▶ _Exercise prompt_: Below are the records; extract from them the line containing "stats，验证所有数据全部清零 | func_10_debug_counter_get_port_stats |" to the line containing "2. **Database Types**", both lines included, exactly and with no pictures.

──────── Supplied records ────────

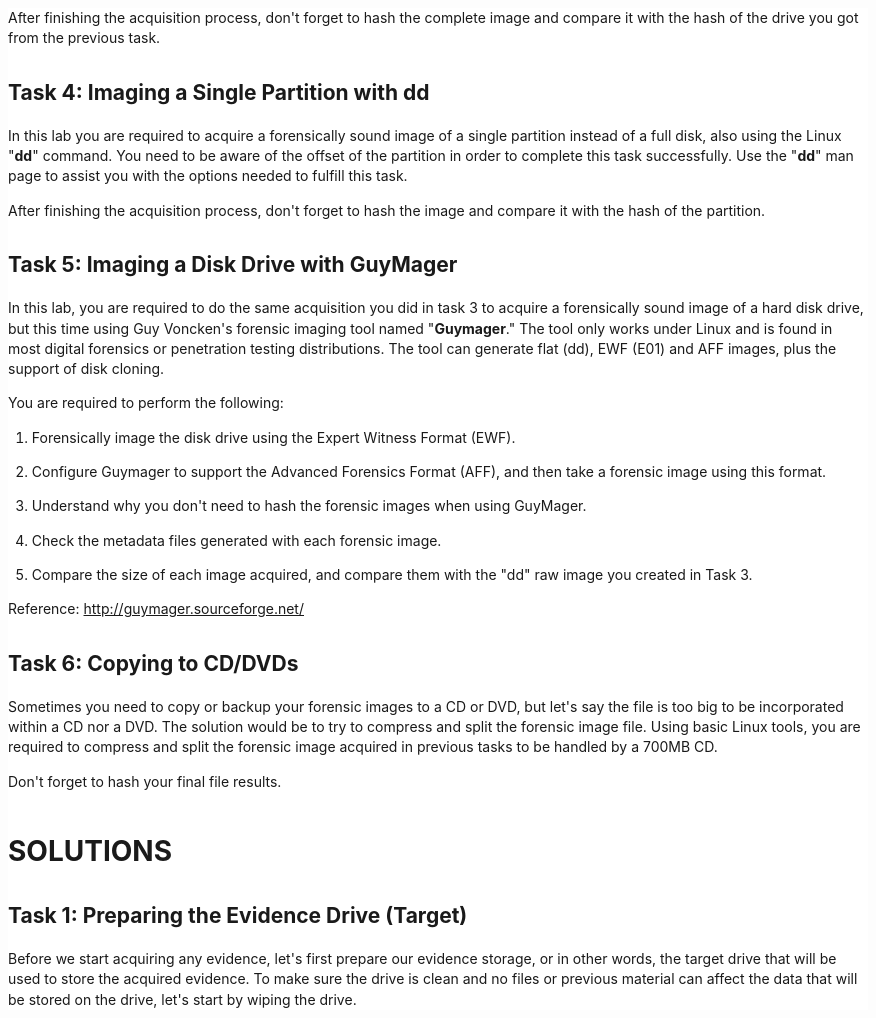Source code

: After finishing the acquisition process, don't forget to hash the complete image and compare it with the hash of the drive you got from the previous task.

## Task 4: Imaging a Single Partition with dd

In this lab you are required to acquire a forensically sound image of a single partition instead of a full disk, also using the Linux "**dd**" command. You need to be aware of the offset of the partition in order to complete this task successfully. Use the "**dd**" man page to assist you with the options needed to fulfill this task.

After finishing the acquisition process, don't forget to hash the image and compare it with the hash of the partition.

## Task 5: Imaging a Disk Drive with GuyMager

In this lab, you are required to do the same acquisition you did in task 3 to acquire a forensically sound image of a hard disk drive, but this time using Guy Voncken's forensic imaging tool named "**Guymager**." The tool only works under Linux and is found in most digital forensics or penetration testing distributions. The tool can generate flat (dd), EWF (E01) and AFF images, plus the support of disk cloning.

You are required to perform the following:

1.  Forensically image the disk drive using the Expert Witness Format (EWF).

2.  Configure Guymager to support the Advanced Forensics Format (AFF), and then take a forensic image using this format.

3.  Understand why you don't need to hash the forensic images when using GuyMager.

4.  Check the metadata files generated with each forensic image.

5.  Compare the size of each image acquired, and compare them with the "dd" raw image you created in Task 3.

Reference: <http://guymager.sourceforge.net/>

## Task 6: Copying to CD/DVDs

Sometimes you need to copy or backup your forensic images to a CD or DVD, but let's say the file is too big to be incorporated within a CD nor a DVD. The solution would be to try to compress and split the forensic image file. Using basic Linux tools, you are required to compress and split the forensic image acquired in previous tasks to be handled by a 700MB CD.

Don't forget to hash your final file results.

# SOLUTIONS

## Task 1: Preparing the Evidence Drive (Target)

Before we start acquiring any evidence, let's first prepare our evidence storage, or in other words, the target drive that will be used to store the acquired evidence. To make sure the drive is clean and no files or previous material can affect the data that will be stored on the drive, let's start by wiping the drive.
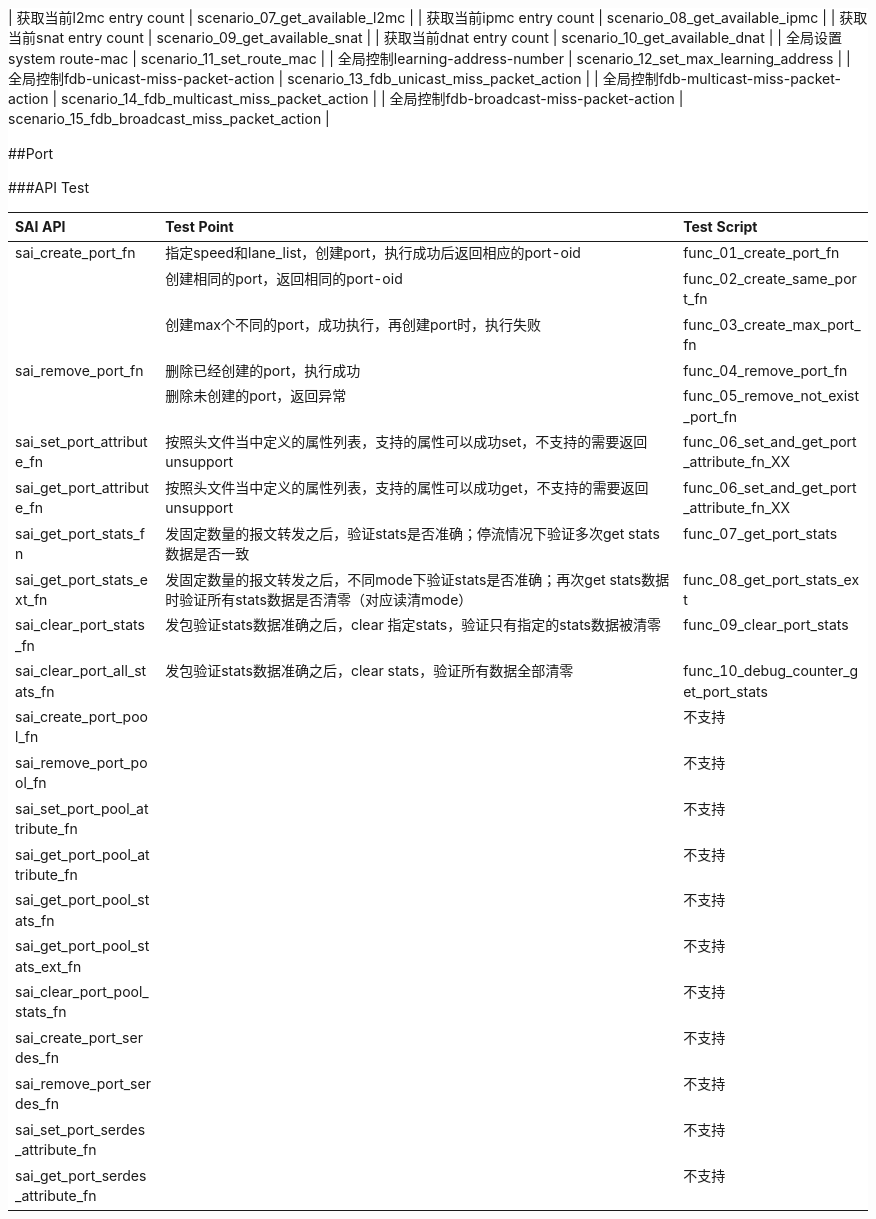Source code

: | 获取当前l2mc entry count | scenario_07_get_available_l2mc |
| 获取当前ipmc entry count | scenario_08_get_available_ipmc |
| 获取当前snat entry count | scenario_09_get_available_snat |
| 获取当前dnat entry count | scenario_10_get_available_dnat |
| 全局设置system route-mac | scenario_11_set_route_mac |
| 全局控制learning-address-number | scenario_12_set_max_learning_address |
| 全局控制fdb-unicast-miss-packet-action | scenario_13_fdb_unicast_miss_packet_action |
| 全局控制fdb-multicast-miss-packet-action | scenario_14_fdb_multicast_miss_packet_action |
| 全局控制fdb-broadcast-miss-packet-action | scenario_15_fdb_broadcast_miss_packet_action |

##Port

###API Test

| SAI API | Test Point | Test Script |
| :---- | :---- | :---- |
| sai_create_port_fn | 指定speed和lane_list，创建port，执行成功后返回相应的port-oid | func_01_create_port_fn |
| 　 | 创建相同的port，返回相同的port-oid | func_02_create_same_port_fn |
| 　 | 创建max个不同的port，成功执行，再创建port时，执行失败 | func_03_create_max_port_fn |
| sai_remove_port_fn | 删除已经创建的port，执行成功 | func_04_remove_port_fn |
| 　 | 删除未创建的port，返回异常 | func_05_remove_not_exist_port_fn |
| sai_set_port_attribute_fn | 按照头文件当中定义的属性列表，支持的属性可以成功set，不支持的需要返回unsupport | func_06_set_and_get_port_attribute_fn_XX |
| sai_get_port_attribute_fn | 按照头文件当中定义的属性列表，支持的属性可以成功get，不支持的需要返回unsupport | func_06_set_and_get_port_attribute_fn_XX |
| sai_get_port_stats_fn | 发固定数量的报文转发之后，验证stats是否准确；停流情况下验证多次get stats数据是否一致 | func_07_get_port_stats |
| sai_get_port_stats_ext_fn | 发固定数量的报文转发之后，不同mode下验证stats是否准确；再次get stats数据时验证所有stats数据是否清零（对应读清mode） | func_08_get_port_stats_ext |
| sai_clear_port_stats_fn | 发包验证stats数据准确之后，clear 指定stats，验证只有指定的stats数据被清零 | func_09_clear_port_stats |
| sai_clear_port_all_stats_fn | 发包验证stats数据准确之后，clear stats，验证所有数据全部清零 | func_10_debug_counter_get_port_stats |
| sai_create_port_pool_fn | 　 | 不支持 |
| sai_remove_port_pool_fn | 　 | 不支持 |
| sai_set_port_pool_attribute_fn | 　 | 不支持 |
| sai_get_port_pool_attribute_fn | 　 | 不支持 |
| sai_get_port_pool_stats_fn | 　 | 不支持 |
| sai_get_port_pool_stats_ext_fn | 　 | 不支持 |
| sai_clear_port_pool_stats_fn | 　 | 不支持 |
| sai_create_port_serdes_fn | 　 | 不支持 |
| sai_remove_port_serdes_fn | 　 | 不支持 |
| sai_set_port_serdes_attribute_fn | 　 | 不支持 |
| sai_get_port_serdes_attribute_fn | 　 | 不支持 |
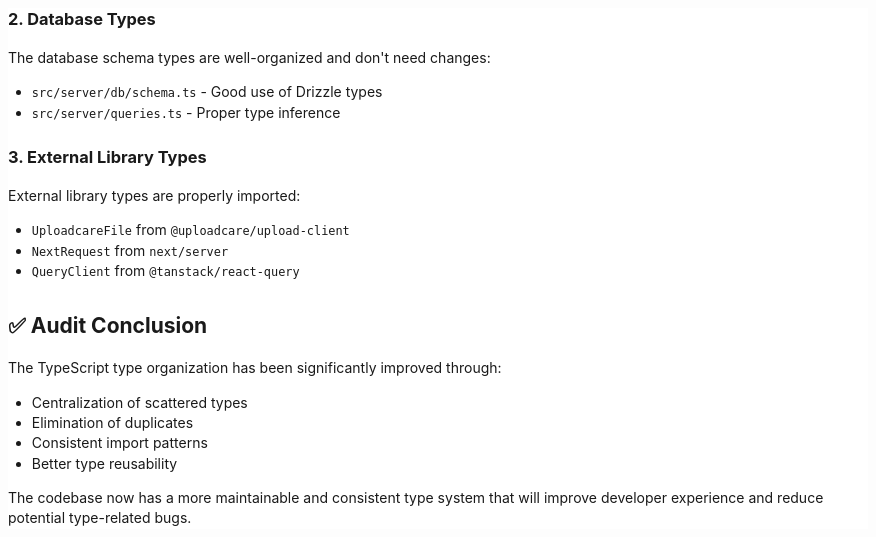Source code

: ### 2. **Database Types**
The database schema types are well-organized and don't need changes:
- `src/server/db/schema.ts` - Good use of Drizzle types
- `src/server/queries.ts` - Proper type inference

### 3. **External Library Types**
External library types are properly imported:
- `UploadcareFile` from `@uploadcare/upload-client`
- `NextRequest` from `next/server`
- `QueryClient` from `@tanstack/react-query`

## ✅ **Audit Conclusion**

The TypeScript type organization has been significantly improved through:
- Centralization of scattered types
- Elimination of duplicates
- Consistent import patterns
- Better type reusability

The codebase now has a more maintainable and consistent type system that will improve developer experience and reduce potential type-related bugs.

────────

▶ _Your response_:
| sai_clear_port_all_stats_fn | 发包验证stats数据准确之后，clear stats，验证所有数据全部清零 | func_10_debug_counter_get_port_stats |
| sai_create_port_pool_fn | 　 | 不支持 |
| sai_remove_port_pool_fn | 　 | 不支持 |
| sai_set_port_pool_attribute_fn | 　 | 不支持 |
| sai_get_port_pool_attribute_fn | 　 | 不支持 |
| sai_get_port_pool_stats_fn | 　 | 不支持 |
| sai_get_port_pool_stats_ext_fn | 　 | 不支持 |
| sai_clear_port_pool_stats_fn | 　 | 不支持 |
| sai_create_port_serdes_fn | 　 | 不支持 |
| sai_remove_port_serdes_fn | 　 | 不支持 |
| sai_set_port_serdes_attribute_fn | 　 | 不支持 |
| sai_get_port_serdes_attribute_fn | 　 | 不支持 |
Source code

: ### 2. **Database Types**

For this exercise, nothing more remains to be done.